Warning for lawyers as new fee rules set to come into force
Lawyers have been warned they could face sanctions if they do not comply with long-awaited legal costs transparency rules being introduced next month.
The new rules are one of a number of reforms finally being introduced in the legal services area in October - almost four years after legislation allowing for them was signed into law.
Other changes are a new public complaints system and a new office to decide on legal costs disputes.
In a statement to the Irish Independent, the Department of Justice confirmed the new costs transparency obligations will apply from early next month and that the Legal Services Regulatory Authority (LSRA) plans to bring the complaints system into operation from October 7.
In recent weeks solicitors have been warned by the Law Society of the need to prepare for the new legal costs rules. In a guidance document for its members, the society said breaches of the regulations may constitute misconduct and lead to LSRA sanctions.
It remains to be seen if the new rules will help drive down legal costs. At a minimum, it is hoped they will ensure clients make more informed choices and avoid being hit with unexpected bills.
The key change is that solicitors will face greater obligations to let clients know legal costs that can be incurred in any given matter. This must be done using what is known as a Section 150 notice.
According to the guidance document, the new rules go much further than previous obligations.
Solicitors will be required, as soon as reasonably practicable, to give the client a notice setting out the legal costs that will be incurred.
Where this is not possible at the outset, the notice must set out the basis on which costs will be calculated.
The society said many matters will require a minimum of two Section 150 notices and some will require many more.
If a solicitor becomes aware of a factor which would be likely to make the legal costs significantly higher than originally indicated, they will be required to provide the client with a new notice.
Meanwhile, the LSRA is seeking applications for lay membership of its complaints committee.
Although the authority came into being in October 2016, it first had to prioritise other areas of its remit before turning its attention to setting up a new complaints mechanism.
The committee will be made up of lawyers and lay members, but will always have a lay majority.
They will consider and investigate complaints against legal practitioners and can refer serious matters to a new Legal Practitioners Disciplinary Tribunal, which will sit in public.
This will see the gradual phasing out of the current system in which complaints are dealt with by the Law Society, the Solicitors Disciplinary Tribunal and the Barristers' Professional Conduct Tribunal.

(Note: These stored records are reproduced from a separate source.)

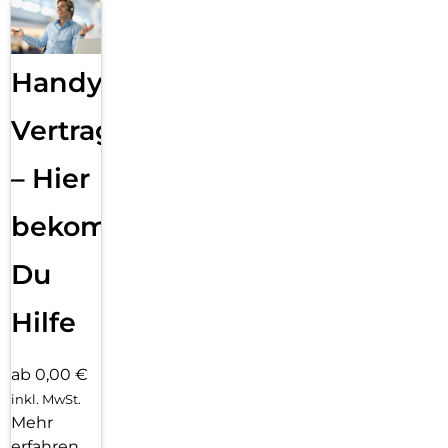
Handy
Vertragsabwicklung
– Hier
bekommst
Du
Hilfe
ab 0,00 €
inkl. MwSt.
Mehr
erfahren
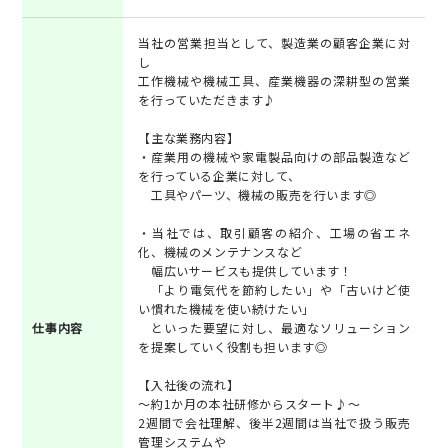
当社の営業担当として、製造業の顧客企業に対
し
工作機械や機械工具、産業機器の深耕型の営業
を行っていただきます♪
【主な業務内容】
・産業用の機械や家電製品向けの部品製造など
を行っている企業に対して、
工具やパーツ、機械の販売を行います◎
・当社では、取引顧客の紹介、工場の省エネ
化、機械のメンテナンスなど
幅広いサービスも提供しています！
「より電気代を節約したい」や「古いけど使
い慣れた機械を使い続けたい」
仕事内容
といった要望に対し、最適なソリューション
を提案していく役割も担います◎
【入社後の流れ】
～約1か月の本社研修からスタート♪～
2週間で会社理解、後半2週間は当社で扱う販売
管理システムや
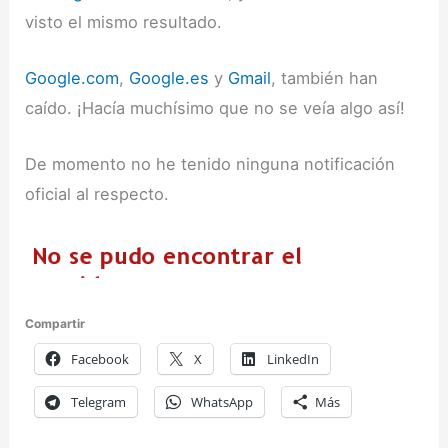
visto el mismo resultado.
Google.com
,
Google.es
y
Gmail
, también han
caído. ¡Hacía muchísimo que no se veía algo así!
De momento no he tenido ninguna notificación
oficial al respecto.
Compartir
Facebook
X
LinkedIn
Telegram
WhatsApp
Más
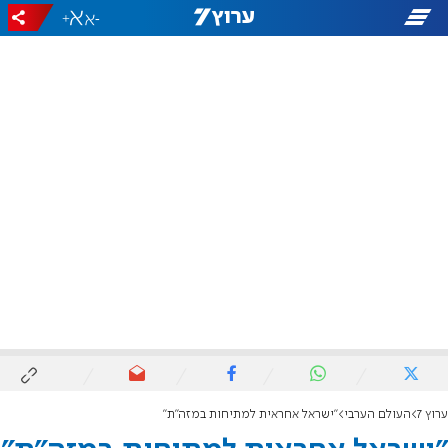
+
-
ערוץ 7
העולם הערבי
"ישראל אחראית למתיחות במזה"ת"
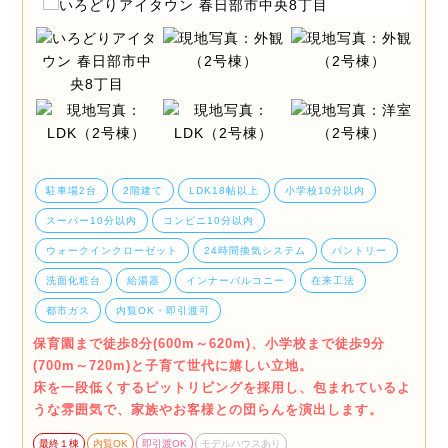
駐車場2台
2階建て
LDK18帖以上
小学校10分以内
スーパー10分以内
コンビニ10分以内
ウォークインクローゼット
24時間換気システム
パントリー
洗面化粧台
給湯器
インナーバルコニー
在来工法
都市ガス
内覧OK・即引渡可
保育園まで徒歩8分(600m～620m)、小学校まで徒歩9分
(700m～720m)と子育て世代に嬉しい立地。
床を一段低くするピットリビングを採用し、包まれているよ
うな雰囲気で、家族やお客様との団らんを演出します。
最終１棟
内覧OK
即引渡OK
モデルハウスあり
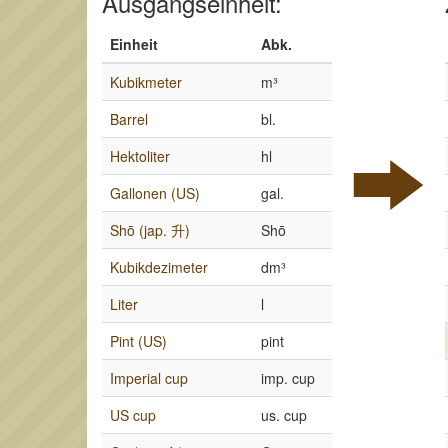
Ausgangseinheit:
Einheit
Abk.
Kubikmeter
m³
Barrel
bl.
Hektoliter
hl
Gallonen (US)
gal.
Shō (jap. 升)
Shō
Kubikdezimeter
dm³
Liter
l
Pint (US)
pint
Imperial cup
imp. cup
US cup
us. cup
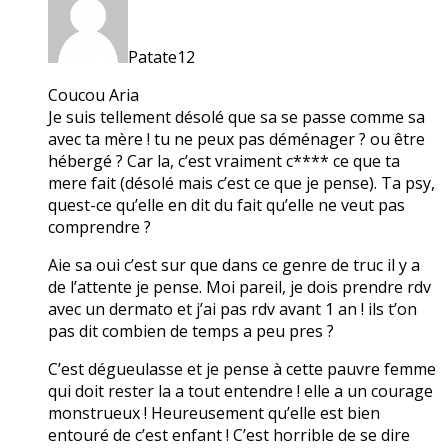
Patate12
Coucou Aria
Je suis tellement désolé que sa se passe comme sa
avec ta mère ! tu ne peux pas déménager ? ou être
hébergé ? Car la, c’est vraiment c**** ce que ta
mere fait (désolé mais c’est ce que je pense). Ta psy,
quest-ce qu’elle en dit du fait qu’elle ne veut pas
comprendre ?
Aie sa oui c’est sur que dans ce genre de truc il y a
de l’attente je pense. Moi pareil, je dois prendre rdv
avec un dermato et j’ai pas rdv avant 1 an ! ils t’on
pas dit combien de temps a peu pres ?
C’est dégueulasse et je pense à cette pauvre femme
qui doit rester la a tout entendre ! elle a un courage
monstrueux ! Heureusement qu’elle est bien
entouré de c’est enfant ! C’est horrible de se dire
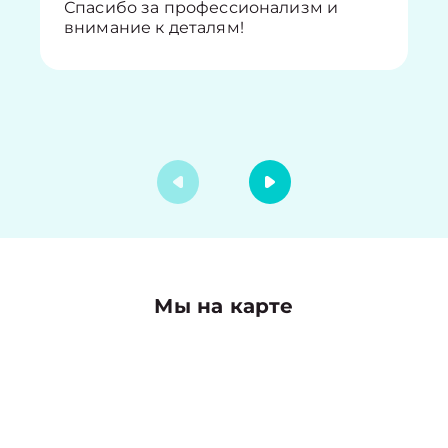
Спасибо за профессионализм и
внимание к деталям!
Мы на карте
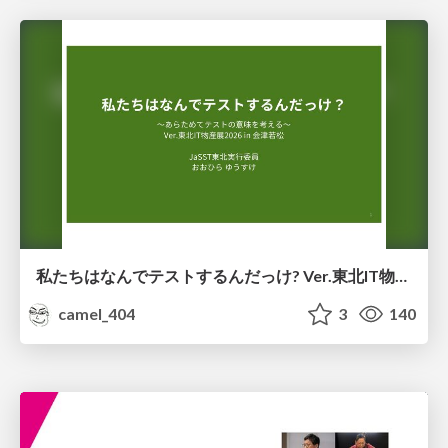
私たちはなんでテストするんだっけ? Ver.東北IT物産展2026 in 会津若松
camel_404
3
140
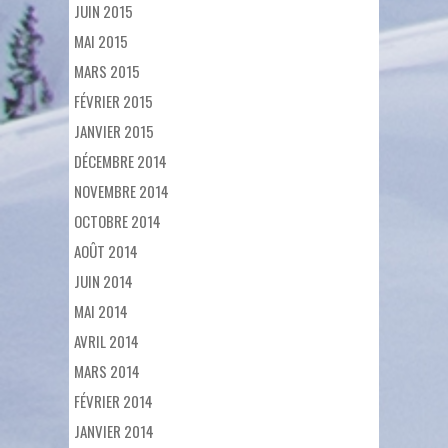
JUIN 2015
MAI 2015
MARS 2015
FÉVRIER 2015
JANVIER 2015
DÉCEMBRE 2014
NOVEMBRE 2014
OCTOBRE 2014
AOÛT 2014
JUIN 2014
MAI 2014
AVRIL 2014
MARS 2014
FÉVRIER 2014
JANVIER 2014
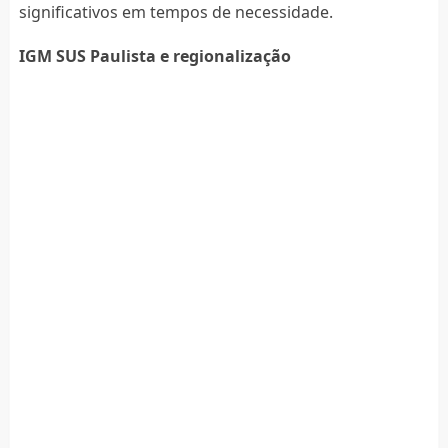
significativos em tempos de necessidade.
IGM SUS Paulista e regionalização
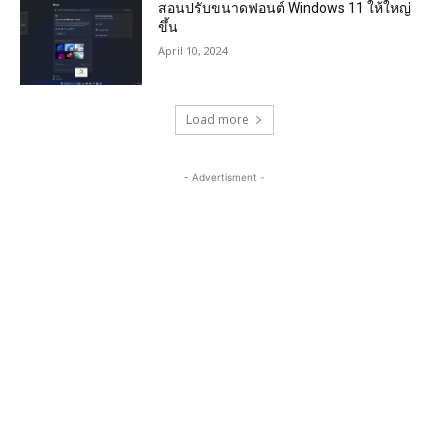
สอนปรับขนาดฟอนต์ Windows 11 ให้ใหญ่
ขึ้น
April 10, 2024
Load more
- Advertisment -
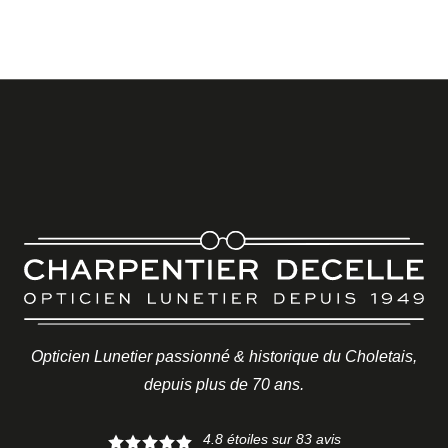
Opticien Lunetier passionné & historique du Choletais,
depuis plus de 70 ans.
4.8
étoiles sur
83
avis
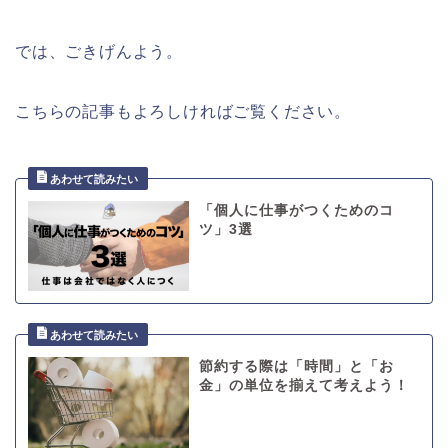
では、ごきげんよう。
こちらの記事もよろしければご覧ください。
「個人に仕事がつくためのコ
ツ」3選
節約する際は「時間」と「お
金」の単位を揃えて考えよう！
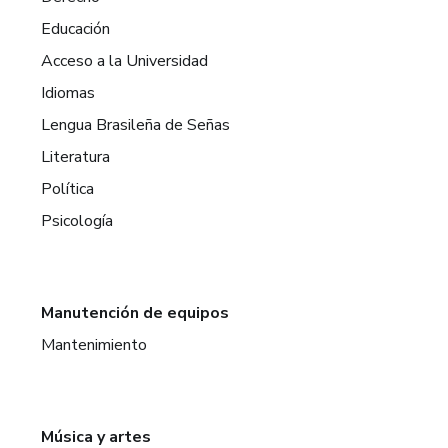
Educación
Acceso a la Universidad
Idiomas
Lengua Brasileña de Señas
Literatura
Política
Psicología
Manutención de equipos
Mantenimiento
Música y artes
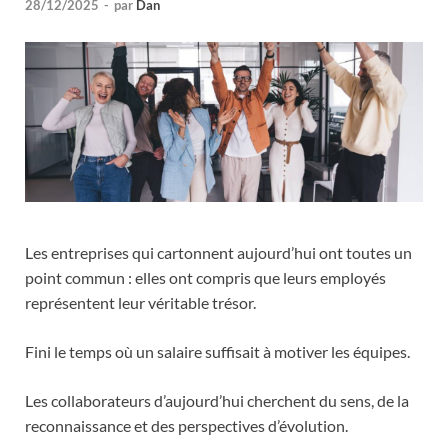
28/12/2025
-
par
Dan
Les entreprises qui cartonnent aujourd’hui ont toutes un
point commun : elles ont compris que leurs employés
représentent leur véritable trésor.
Fini le temps où un salaire suffisait à motiver les équipes.
Les collaborateurs d’aujourd’hui cherchent du sens, de la
reconnaissance et des perspectives d’évolution.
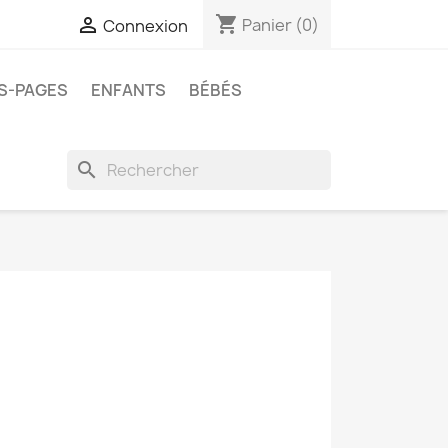
shopping_cart

Panier
(0)
Connexion
ES-PAGES
ENFANTS
BÉBÉS
search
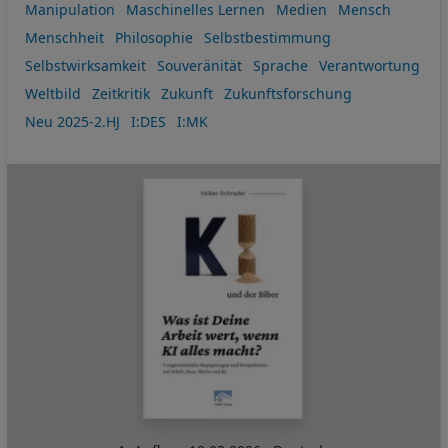
Manipulation
Maschinelles Lernen
Medien
Mensch
Menschheit
Philosophie
Selbstbestimmung
Selbstwirksamkeit
Souveränität
Sprache
Verantwortung
Weltbild
Zeitkritik
Zukunft
Zukunftsforschung
Neu 2025-2.HJ
I:DES
I:MK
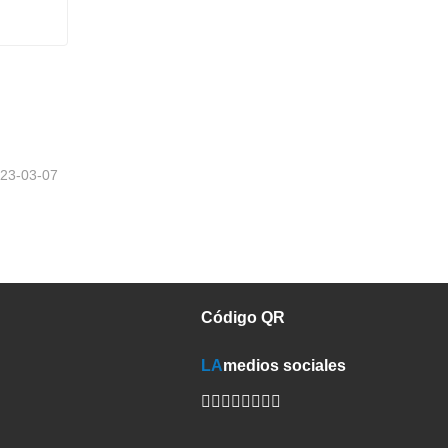
23-03-07
Código QR
LA
medios sociales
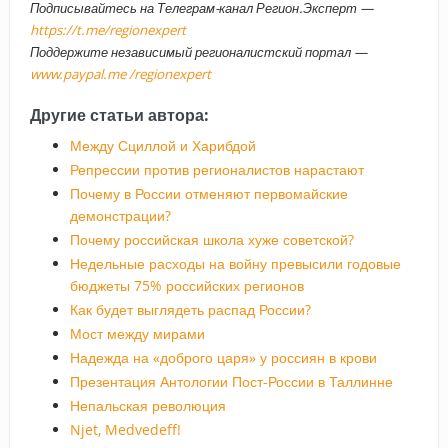
Подписывайтесь на Телеграм-канал Регион.Эксперт —
https://t.me/regionexpert
Поддержите независимый регионалистский портал —
www.paypal.me /regionexpert
Другие статьи автора:
Между Сциллой и Харибдой
Репрессии против регионалистов нарастают
Почему в России отменяют первомайские
демонстрации?
Почему российская школа хуже советской?
Недельные расходы на войну превысили годовые
бюджеты 75% российских регионов
Как будет выглядеть распад России?
Мост между мирами
Надежда на «доброго царя» у россиян в крови
Презентация Антологии Пост-России в Таллинне
Непальская революция
Njet, Medvedeff!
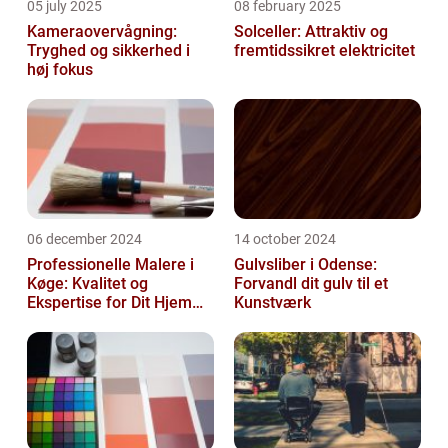
05 july 2025
08 february 2025
Kameraovervågning:
Solceller: Attraktiv og
Tryghed og sikkerhed i
fremtidssikret elektricitet
høj fokus
06 december 2024
14 october 2024
Professionelle Malere i
Gulvsliber i Odense:
Køge: Kvalitet og
Forvandl dit gulv til et
Ekspertise for Dit Hjem
Kunstværk
eller Virksomhed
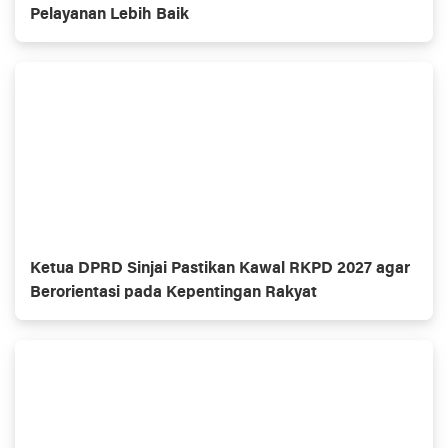
Pelayanan Lebih Baik
Ketua DPRD Sinjai Pastikan Kawal RKPD 2027 agar
Berorientasi pada Kepentingan Rakyat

According to the department, next month will also see the transition of the existing Office of the Taxing Master to that of the new Legal Costs Adjudicator. Unlike its predecessor, the new office will publish a register of its decisions.
It is hoped this will assist in consumer awareness of the going rate for certain types of legal work.
The changes are being introduced at a time when the cost of litigation is being considered as part of a wide-ranging review of civil justice led by the President of the High Court, Mr Justice Peter Kelly.
Last year he raised the prospect of a cap on fees, saying litigation in the High Court was potentially ruinous for someone on a middle-class salary.
He said one possible solution was for a judge to make an assessment that a trial should take no more than a certain number of days and that costs would not be allowed to exceed a specified amount.